Questo sviluppo preoccupa Washington. Gli Stati Uniti hanno investito ingenti risorse per mantenere il controllo delle principali rotte marittime globali, con basi navali strategiche come quella di Singapore e la Quinta Flotta nel Bahrain. La capacità di interdire il commercio cinese o iraniano attraverso checkpoint come Malacca o Hormuz è stata a lungo un’arma geopolitica. Il nuovo corridoio però riduce l’efficacia di questa leva, offrendo a Cina e Iran un’alternativa terrestre che sfugge al controllo statunitense. Non a caso, post su piattaforme come X descrivono il progetto come una “rivoluzione geopolitica”, capace di rilanciare la teoria di Halford Mackinder sull’importanza del controllo dell’Heartland eurasiatico per il dominio globale.
Nonostante il suo potenziale, il corridoio non è privo di ostacoli. La rotta attraversa paesi come Kazakistan e Turkmenistan, dove le infrastrutture ferroviarie richiedono costanti aggiornamenti e dove la stabilità politica non è sempre garantita. La gestione transfrontaliera richiede accordi complessi su dogane, sicurezza e standard tecnici, e qualsiasi tensione regionale potrebbe compromettere il flusso di merci. Inoltre il volume di trasporto ferroviario, pur significativo, rimane una frazione rispetto ai 144 milioni di tonnellate annue che transitano per lo Stretto di Malacca, rendendo il corridoio un complemento, non un sostituto, delle rotte marittime nel breve termine.

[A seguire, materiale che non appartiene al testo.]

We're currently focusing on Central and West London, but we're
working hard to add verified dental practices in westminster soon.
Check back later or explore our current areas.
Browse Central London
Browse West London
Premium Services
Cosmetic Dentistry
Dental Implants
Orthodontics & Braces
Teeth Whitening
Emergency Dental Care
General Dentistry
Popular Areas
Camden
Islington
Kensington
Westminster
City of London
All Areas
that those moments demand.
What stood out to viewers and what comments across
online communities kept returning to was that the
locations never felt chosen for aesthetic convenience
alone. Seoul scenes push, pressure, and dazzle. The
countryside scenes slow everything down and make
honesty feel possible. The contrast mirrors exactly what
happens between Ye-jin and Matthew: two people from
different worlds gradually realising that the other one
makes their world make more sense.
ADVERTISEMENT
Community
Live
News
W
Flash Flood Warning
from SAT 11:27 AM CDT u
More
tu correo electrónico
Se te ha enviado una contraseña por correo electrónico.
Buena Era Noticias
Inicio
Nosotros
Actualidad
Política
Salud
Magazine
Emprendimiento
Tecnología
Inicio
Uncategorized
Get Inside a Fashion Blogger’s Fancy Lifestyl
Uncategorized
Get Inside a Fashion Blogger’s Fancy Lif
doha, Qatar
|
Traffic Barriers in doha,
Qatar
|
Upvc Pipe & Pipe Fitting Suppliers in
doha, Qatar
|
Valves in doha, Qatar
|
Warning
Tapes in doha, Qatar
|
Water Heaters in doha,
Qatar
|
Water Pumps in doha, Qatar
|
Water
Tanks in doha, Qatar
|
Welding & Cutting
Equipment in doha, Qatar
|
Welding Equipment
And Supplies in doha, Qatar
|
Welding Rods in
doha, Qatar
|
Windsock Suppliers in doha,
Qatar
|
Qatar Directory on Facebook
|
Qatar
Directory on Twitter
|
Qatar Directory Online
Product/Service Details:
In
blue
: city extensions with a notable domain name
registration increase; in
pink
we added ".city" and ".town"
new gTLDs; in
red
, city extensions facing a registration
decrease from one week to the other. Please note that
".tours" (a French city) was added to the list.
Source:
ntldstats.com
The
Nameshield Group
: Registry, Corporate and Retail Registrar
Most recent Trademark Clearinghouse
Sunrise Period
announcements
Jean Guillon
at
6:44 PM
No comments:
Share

C’è poi la questione della risposta internazionale. Gli Stati Uniti e i loro alleati, come India e Giappone, stanno promuovendo progetti alternativi, come il corridoio India-Medio Oriente-Europa, per contrastare l’influenza cinese. La Turchia, con il suo progetto Development Road, mira a competere come hub commerciale tra il Golfo Persico e l’Europa. Questi sviluppi suggeriscono una crescente competizione per il controllo delle rotte commerciali, con l’Eurasia al centro di una nuova “grande partita”.
Il corridoio ferroviario Cina-Iran non è solo un’infrastruttura, ma un simbolo del mondo multipolare che sta prendendo forma. Riducendo la dipendenza da rotte marittime controllate dagli Stati Uniti, Cina e Iran stanno costruendo un’alternativa che rafforza la loro autonomia strategica e quella dei paesi dell’Asia Centrale. Per l’Europa, il corridoio offre opportunità commerciali, ma anche dilemmi: come bilanciare l’accesso a merci più rapide con le pressioni geopolitiche di Washington?
In un’epoca di crescenti tensioni globali, questo progetto ricorda che il controllo delle rotte commerciali è ancora il cuore della competizione tra potenze. La Cina, con la sua visione della Nuova Via della Seta, e l’Iran, con la sua resilienza contro le sanzioni, stanno scommettendo su un futuro in cui l’Eurasia torna a essere il centro del mondo. Resta da vedere se gli Stati Uniti, custodi dell’ordine marittimo globale, troveranno una risposta efficace a questa sfida terrestre. Una cosa è certa: il treno partito da Urumqi non trasporta solo merci, ma anche un messaggio chiaro al mondo.